JAKARTA — Komisi Pencari Fakta (KPF) yang dibentuk koalisi masyarakat sipil menyimpulkan kematian Affan Kurniawan dalam rangkaian demonstrasi Agustus 2025 sebagai tindakan pembunuhan. Kesimpulan itu disampaikan dalam peluncuran laporan investigasi KPF di Jakarta Selatan, Rabu (18/2/2026).
Peneliti KPF, Ravio Patra, menyatakan peristiwa yang terjadi pada 28 Agustus 2025 tersebut bukan kecelakaan lalu lintas biasa, melainkan peristiwa yang memiliki unsur kesengajaan.
“Yang terjadi pada 28 Agustus 2025, seperti kita ketahui semua adalah pembunuhan Affan Kurniawan,” ujar Ravio.
Ia menegaskan dalam laporan resmi komisi, istilah yang digunakan adalah pembunuhan bukan kecelakaan atau sekadar korban meninggal dunia.
“Dan dalam laporan ini kami memang tetapkan ini sebagai sebuah pembunuhan, bukan kecelakaan, bukan meninggalnya, bukan tewasnya, tapi pembunuhan Affan Kurniawan,” tambahnya.
Menurut pemaparan KPF, insiden terjadi di kawasan Jalan Penjernihan, Pejompongan, Jakarta Pusat, sekitar pukul 19.27 WIB. Berdasarkan keterangan saksi mata yang dihimpun tim, kendaraan taktis Brimob sempat berhenti beberapa detik setelah melindas korban pertama kali.
Namun saat warga mendekat dan meminta kendaraan dihentikan, kendaraan tersebut justru kembali bergerak.
“Setelah berhenti, warga mengerubungi Rantis Brimob, meminta berhenti.

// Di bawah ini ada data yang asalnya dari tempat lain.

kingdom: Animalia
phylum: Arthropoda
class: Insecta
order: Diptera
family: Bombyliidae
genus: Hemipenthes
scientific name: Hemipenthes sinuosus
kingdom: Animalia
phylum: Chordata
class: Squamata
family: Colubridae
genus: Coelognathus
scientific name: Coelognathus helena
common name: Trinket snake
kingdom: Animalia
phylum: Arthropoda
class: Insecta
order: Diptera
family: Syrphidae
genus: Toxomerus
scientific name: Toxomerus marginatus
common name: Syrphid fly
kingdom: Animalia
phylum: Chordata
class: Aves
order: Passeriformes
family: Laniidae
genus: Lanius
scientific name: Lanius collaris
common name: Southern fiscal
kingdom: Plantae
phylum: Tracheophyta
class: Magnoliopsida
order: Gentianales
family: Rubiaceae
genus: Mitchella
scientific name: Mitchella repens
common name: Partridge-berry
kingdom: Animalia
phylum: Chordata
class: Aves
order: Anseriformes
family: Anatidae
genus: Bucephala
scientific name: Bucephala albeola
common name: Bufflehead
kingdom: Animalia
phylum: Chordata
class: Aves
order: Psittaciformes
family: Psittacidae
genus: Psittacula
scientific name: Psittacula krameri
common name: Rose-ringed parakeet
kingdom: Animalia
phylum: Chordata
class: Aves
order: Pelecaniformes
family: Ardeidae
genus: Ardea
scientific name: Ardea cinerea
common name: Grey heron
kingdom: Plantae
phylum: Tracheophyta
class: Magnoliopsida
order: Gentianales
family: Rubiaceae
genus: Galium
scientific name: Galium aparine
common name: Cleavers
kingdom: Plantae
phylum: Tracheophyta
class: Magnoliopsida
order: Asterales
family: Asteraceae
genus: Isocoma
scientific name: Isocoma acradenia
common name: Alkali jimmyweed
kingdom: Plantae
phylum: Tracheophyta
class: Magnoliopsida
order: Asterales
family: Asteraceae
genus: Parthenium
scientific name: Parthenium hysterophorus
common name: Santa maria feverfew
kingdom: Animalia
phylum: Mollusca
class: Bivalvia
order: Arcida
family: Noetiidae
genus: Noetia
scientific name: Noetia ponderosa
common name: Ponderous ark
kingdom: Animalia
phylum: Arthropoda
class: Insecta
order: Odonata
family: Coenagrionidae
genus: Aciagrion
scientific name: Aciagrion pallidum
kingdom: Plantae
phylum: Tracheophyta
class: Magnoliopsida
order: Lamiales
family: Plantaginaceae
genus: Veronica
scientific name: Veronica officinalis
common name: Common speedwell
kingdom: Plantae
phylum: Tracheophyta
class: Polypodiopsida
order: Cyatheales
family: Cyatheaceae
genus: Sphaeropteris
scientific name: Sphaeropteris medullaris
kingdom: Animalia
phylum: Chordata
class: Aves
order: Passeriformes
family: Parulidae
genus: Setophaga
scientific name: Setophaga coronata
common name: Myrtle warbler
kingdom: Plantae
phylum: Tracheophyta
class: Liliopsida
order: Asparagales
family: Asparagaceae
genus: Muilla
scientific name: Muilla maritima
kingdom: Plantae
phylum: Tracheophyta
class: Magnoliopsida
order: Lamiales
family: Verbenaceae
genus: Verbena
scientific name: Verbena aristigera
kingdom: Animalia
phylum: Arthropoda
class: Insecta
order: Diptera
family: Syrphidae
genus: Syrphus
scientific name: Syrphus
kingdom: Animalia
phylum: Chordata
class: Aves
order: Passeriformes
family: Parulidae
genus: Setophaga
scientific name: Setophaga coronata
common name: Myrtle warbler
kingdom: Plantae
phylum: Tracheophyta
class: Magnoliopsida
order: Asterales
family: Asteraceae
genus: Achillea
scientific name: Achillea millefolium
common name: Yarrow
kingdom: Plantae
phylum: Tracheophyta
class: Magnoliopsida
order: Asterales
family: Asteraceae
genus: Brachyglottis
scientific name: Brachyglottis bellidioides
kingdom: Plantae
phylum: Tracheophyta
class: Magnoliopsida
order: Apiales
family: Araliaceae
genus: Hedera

Tapi Rantis Brimob malah maju,” kata Ravio.
Ia menyebut korban masih dalam keadaan sadar setelah pelindasan pertama. Kondisi memburuk setelah kendaraan kembali melaju.
“Jadi setelah (Rantis) melindas pertama itu, Affan masih sadarkan diri. Kemudian, baru setelah Rantis Brimob berhenti 7 detik, malah maju melindas, itulah momen di mana Affan Kurniawan muntah darah,” ujarnya.
Korban kemudian dievakuasi warga ke rumah sakit. Awalnya hendak dibawa ke RS Pelni, namun karena kepadatan lalu lintas, korban akhirnya dilarikan ke Rumah Sakit Cipto Mangunkusumo (RSCM).
“Di RSCM datang, (Affan) dalam kondisi tidak sadarkan diri tapi masih ada denyut. Hanya dalam beberapa menit langsung dinyatakan meninggal. Dalam laporan ini kami nyatakan waktu meninggalnya adalah 19.58 WIB,” kata Ravio.
KPF dibentuk oleh sejumlah organisasi masyarakat sipil, di antaranya Komisi untuk Orang Hilang dan Korban Tindak Kekerasan (KontraS), Yayasan Lembaga Bantuan Hukum Indonesia, dan Lembaga Bantuan Hukum Jakarta.
Tim mengaku menelaah 115 berkas pemeriksaan kepolisian, ribuan data sumber terbuka, serta keterangan dari 63 informan. Penelusuran dilakukan di delapan provinsi, 18 kota, dan tiga lokasi di luar negeri sepanjang September 2025 hingga Februari 2026.
Laporan tersebut, menurut KPF, disusun untuk menjawab empat mandat utama yakni menelusuri penyebab demonstrasi dan eskalasi kekerasan, memetakan respons para pihak, mengidentifikasi pola serta faktor pemicu, dan menelaah aspek akuntabilitas atas peristiwa yang terjadi.